Cabral foi pentacampeão carioca de taekwondo e ensinou a luta para mais de 200 crianças na primeira UPP em que foi lotado, no Morro do São João, na zona norte do Rio. "Naquela época, ainda tomávamos café com os moradores e dávamos aulas em projetos sociais", lembra ele. "O meu melhor chute era a perna esquerda". A perna foi substituída por uma prótese.

"Eu já tinha aceitado que morreria em breve. Sabia que mais cedo ou mais tarde uma daquelas munições ia me acertar. Por eu estar conformado, perder uma perna não foi nada para mim", diz.

Auxílio-invalidez seletivo

Cabral teve uma boa notícia nesta semana: foi, enfim, publicada no Diário Oficial do Estado do Rio de Janeiro a autorização de seu auxílio-invalidez, um pagamento mensal de R$ 3 mil.

Ele diz que o auxílio vai lhe dar "uma vida mais digna", mas está longe de compensar a perda de um membro "nessa guerra que ninguém ganha", diz.

Já Rodrigo Vaz ainda não obteve o mesmo benefício e está lutando na Justiça.

O motivo é que Cabral é um caso de amputação, enquanto Vaz levou um tiro na cabeça. A lei 6.764 garante o auxílio por invalidez em casos de paraplegia, tetraplegia ou amputações, mas não para outros tipos de ferimento.

"A lei é mal feita", diz o coronel Cajueiro. "Se você for ferido em combate e perder um dos membros, ou se tornar cadeirante, recebe o auxílio. Mas se ficar com um buraco na cabeça, tiver convulsões, precisar substituir parte da calota cranial com próteses caríssimas, não recebe", critica.

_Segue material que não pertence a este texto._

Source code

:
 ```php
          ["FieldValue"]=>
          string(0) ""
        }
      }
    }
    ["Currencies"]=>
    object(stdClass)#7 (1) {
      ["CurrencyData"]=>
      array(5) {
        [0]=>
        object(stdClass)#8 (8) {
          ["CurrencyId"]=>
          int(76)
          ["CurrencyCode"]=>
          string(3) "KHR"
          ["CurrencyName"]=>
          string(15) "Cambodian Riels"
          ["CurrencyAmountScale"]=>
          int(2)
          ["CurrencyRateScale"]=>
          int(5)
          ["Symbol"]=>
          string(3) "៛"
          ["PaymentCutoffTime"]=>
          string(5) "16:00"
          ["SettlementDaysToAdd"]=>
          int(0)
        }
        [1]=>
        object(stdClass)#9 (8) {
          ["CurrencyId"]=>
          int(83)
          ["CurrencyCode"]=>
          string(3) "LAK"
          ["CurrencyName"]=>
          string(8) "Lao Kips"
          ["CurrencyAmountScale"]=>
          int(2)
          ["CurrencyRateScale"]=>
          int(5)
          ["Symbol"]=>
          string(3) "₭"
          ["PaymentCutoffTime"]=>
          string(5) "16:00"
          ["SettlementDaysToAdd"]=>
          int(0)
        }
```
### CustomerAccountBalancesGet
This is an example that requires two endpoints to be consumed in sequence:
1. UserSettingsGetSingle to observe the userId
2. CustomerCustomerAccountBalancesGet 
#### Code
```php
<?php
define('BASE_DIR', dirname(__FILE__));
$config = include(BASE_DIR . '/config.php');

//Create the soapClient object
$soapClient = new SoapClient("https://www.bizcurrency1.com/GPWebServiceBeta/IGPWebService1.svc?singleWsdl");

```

Em 2014, a Assembleia Legislativa do Estado do Rio adicionou um parágrafo à lei que, em tese, estende o benefício a outros casos de invalidez física ou mental permanente. Mas a Procuradoria-Geral do Estado questionou a constitucionalidade da mudança, que está suspensa até que tribunais superiores deliberem a respeito.

Da esquerda para a direita: Raphael Cabral, André Rios e Roberto Santa Rosa / Imagem: Acervo pessoal

'S.O.S. Veteranos'

Diante da solidão que se impõe aos inativos por invalidez, muitos buscam apoio em redes sociais ou grupos de WhatsApp – como o "S.O.S. Veteranos", que tem quase 80 ex-policiais afastados permanentemente. São cegos, amputados, lesionados na cabeça, tetraplégicos e paraplégicos, diz André Rios.

"As interações são importantes porque as pessoas ficam muito sozinhas", diz. "No início, ficam totalmente perdidas. Não sabem como proceder. Estão entrando em um mundo novo. Quem é solteiro acha que nunca mais vai arrumar mulher, quem é casado teme pelo futuro do relacionamento. Mas quando veem os outros casos, entendem que há vida após o ferimento. Veem que dá para encarar."

Rios, Cabral e Vaz não perderam o orgulho da profissão, mas mudaram, cada um à sua maneira, seu olhar sobre a atividade policial no Rio.

"É uma guerra muito injusta. A polícia não tem subsídios, não tem material humano nem bélico para viver essa guerra. Estamos em guerra, mas ninguém assume", diz Rios.

Vaz sente mágoa em relação a um Estado que "não dá condições para a polícia trabalhar" e "não dá subsistência" quando policiais ficam em estado como o dele. Aos mais jovens, aconselharia não entrar para a polícia. "A sociedade é hipócrita, não merece os policiais que tem. São homens guerreiros que dão sua vida para ela. As pessoas não os reconhecem."

Já Cabral diz ter desistido do Brasil. Depois de ter a perna amputada, passou por três outras situações de "quase-morte" – incluindo a fuga de um arrastão na avenida Brasil, e disparos contra seu carro ao entrar em uma favela por engano seguindo indicações do GPS. Agora, faz planos de sair do Brasil com a família. Para ele, ficar é estar "na fila da morte".

"O meu filho de 4 anos repete diariamente que quer ser policial. Apesar de eu ser apaixonado pela PM, não o incentivo. Ele pode ser policial em outro país", diz Cabral. "Essa sociedade não merece o trabalho do policial. Não sabe o preço que nós pagamos."